§ Task brief:
Restate all entries exactly. Skip the images.

(Excerpts from a dataset)
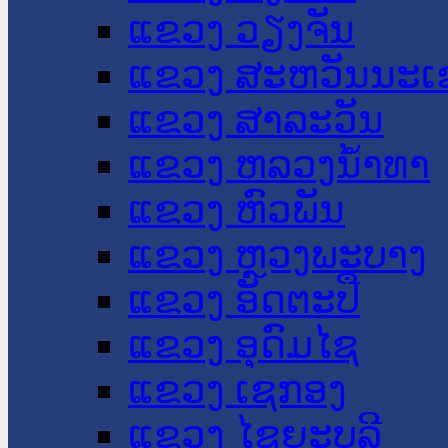
ແຂວງ ວຽງຈັນ
ແຂວງ ສະຫວັນນະເ
ແຂວງ ສາລະວັນ
ແຂວງ ຫລວງນໍ້າທາ
ແຂວງ ຫົວພັນ
ແຂວງ ຫຼວງພະບາງ
ແຂວງ ອັດຕະປື
ແຂວງ ອຸດົມໄຊ
ແຂວງ ເຊກອງ
ແຂວງ ໄຊຍະບູລີ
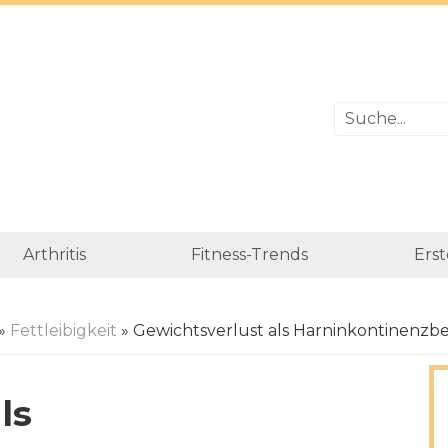
Arthritis
Fitness-Trends
Erst
»
Fettleibigkeit
» Gewichtsverlust als Harninkontinenz
ls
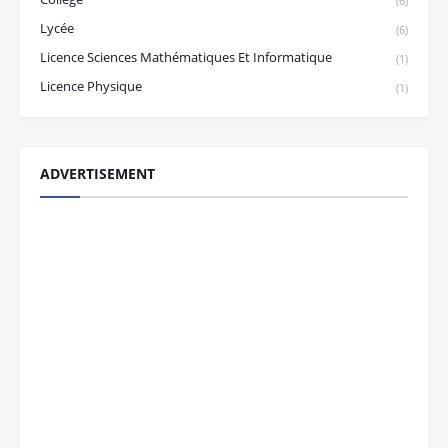
(6)
Lycée
(6)
Licence Sciences Mathématiques Et Informatique
(1)
Licence Physique
(1)
ADVERTISEMENT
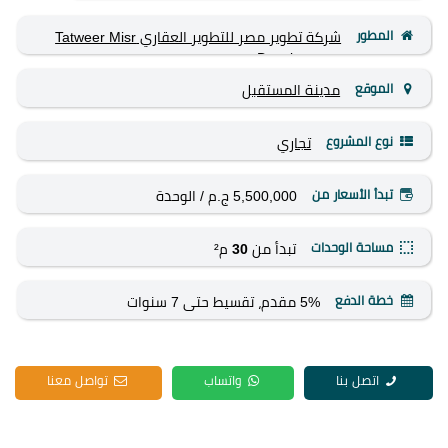
المطور
شركة تطوير مصر للتطوير العقاري Tatweer Misr
Development
الموقع
مدينة المستقبل
نوع المشروع
تجاري
تبدأ الأسعار من
5,500,000 ج.م
/ الوحدة
مساحة الوحدات
تبدأ من
30
م²
خطة الدفع
5% مقدم، تقسيط حتى 7 سنوات
اتصل بنا
واتساب
تواصل معنا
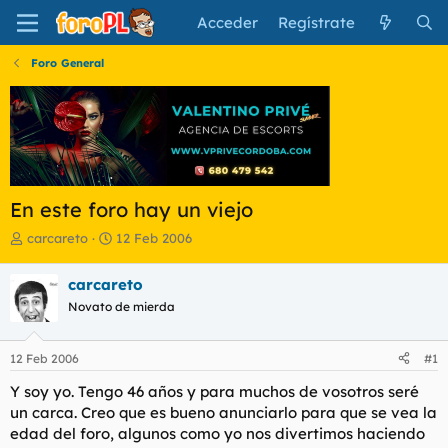
Acceder
Regístrate
Foro General
En este foro hay un viejo
I
F
carcareto
12 Feb 2006
n
e
i
c
carcareto
c
h
Novato de mierda
i
a
a
d
d
e
12 Feb 2006
#1
o
i
r
n
Y soy yo. Tengo 46 años y para muchos de vosotros seré
d
i
un carca. Creo que es bueno anunciarlo para que se vea la
e
c
edad del foro, algunos como yo nos divertimos haciendo
l
i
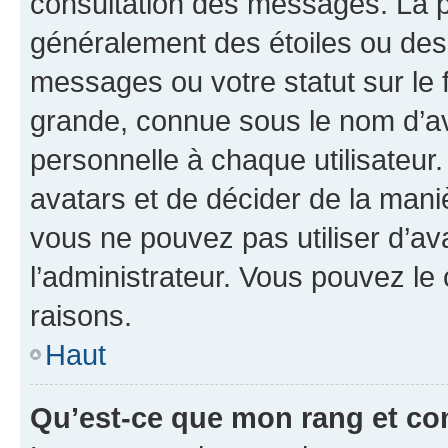
consultation des messages. La p
généralement des étoiles ou des
messages ou votre statut sur le
grande, connue sous le nom d’av
personnelle à chaque utilisateur. 
avatars et de décider de la maniè
vous ne pouvez pas utiliser d’ava
l’administrateur. Vous pouvez le
raisons.
Haut
Qu’est-ce que mon rang et co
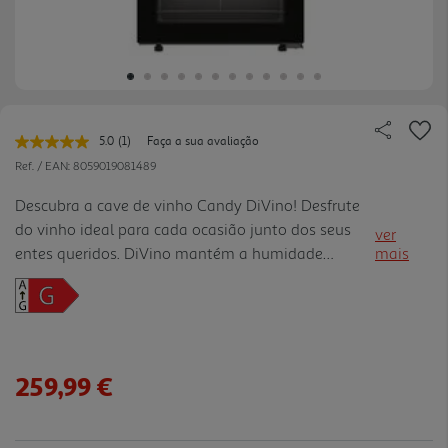
5.0
(1)
Faça a sua avaliação
Leu
uma
Ref. / EAN:
8059019081489
avaliação.
Link
Descubra a cave de vinho Candy DiVino! Desfrute
para
do vinho ideal para cada ocasião junto dos seus
a
ver
mesma
entes queridos. DiVino mantém a humidade
mais
página.
perfeita, tal como uma adega profissional, para
que o seu vinho seja sempre preservado à
temperatura certa.
259,99 €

§ Result:
ແຂວງ ວຽງຈັນ
ແຂວງ ສະຫວັນນະເ
ແຂວງ ສາລະວັນ
ແຂວງ ຫລວງນໍ້າທາ
ແຂວງ ຫົວພັນ
ແຂວງ ຫຼວງພະບາງ
ແຂວງ ອັດຕະປື
ແຂວງ ອຸດົມໄຊ
ແຂວງ ເຊກອງ
ແຂວງ ໄຊຍະບູລີ
Arthritis
Fitness-Trends
Erst
»
Fettleibigkeit
» Gewichtsverlust als Harninkontinenz
ls
(6)
Lycée
(6)
Licence Sciences Mathématiques Et Informatique
(1)
Licence Physique
(1)
ADVERTISEMENT
المطور
شركة تطوير مصر للتطوير العقاري Tatweer Misr
Development
الموقع
مدينة المستقبل
نوع المشروع
تجاري
تبدأ الأسعار من
5,500,000 ج.م
/ الوحدة
مساحة الوحدات
تبدأ من
30
م²
خطة الدفع
5% مقدم، تقسيط حتى 7 سنوات
اتصل بنا
واتساب
تواصل معنا
Acceder
Regístrate
Foro General
En este foro hay un viejo
I
F
carcareto
12 Feb 2006
n
e
i
c
carcareto
c
h
Novato de mierda
i
a
a
d
d
e
12 Feb 2006
#1
o
i
r
n
Y soy yo. Tengo 46 años y para muchos de vosotros seré
d
i
un carca. Creo que es bueno anunciarlo para que se vea la
e
c
edad del foro, algunos como yo nos divertimos haciendo
l
i
consultation des messages. La p
généralement des étoiles ou des
messages ou votre statut sur le
grande, connue sous le nom d’av
personnelle à chaque utilisateur. 
avatars et de décider de la maniè
vous ne pouvez pas utiliser d’ava
l’administrateur. Vous pouvez le
raisons.
Haut
Qu’est-ce que mon rang et co
5.0
(1)
Faça a sua avaliação
Leu
uma
Ref. / EAN:
8059019081489
avaliação.
Link
Descubra a cave de vinho Candy DiVino! Desfrute
para
do vinho ideal para cada ocasião junto dos seus
a
ver
mesma
entes queridos. DiVino mantém a humidade
mais
página.
perfeita, tal como uma adega profissional, para
que o seu vinho seja sempre preservado à
temperatura certa.
259,99 €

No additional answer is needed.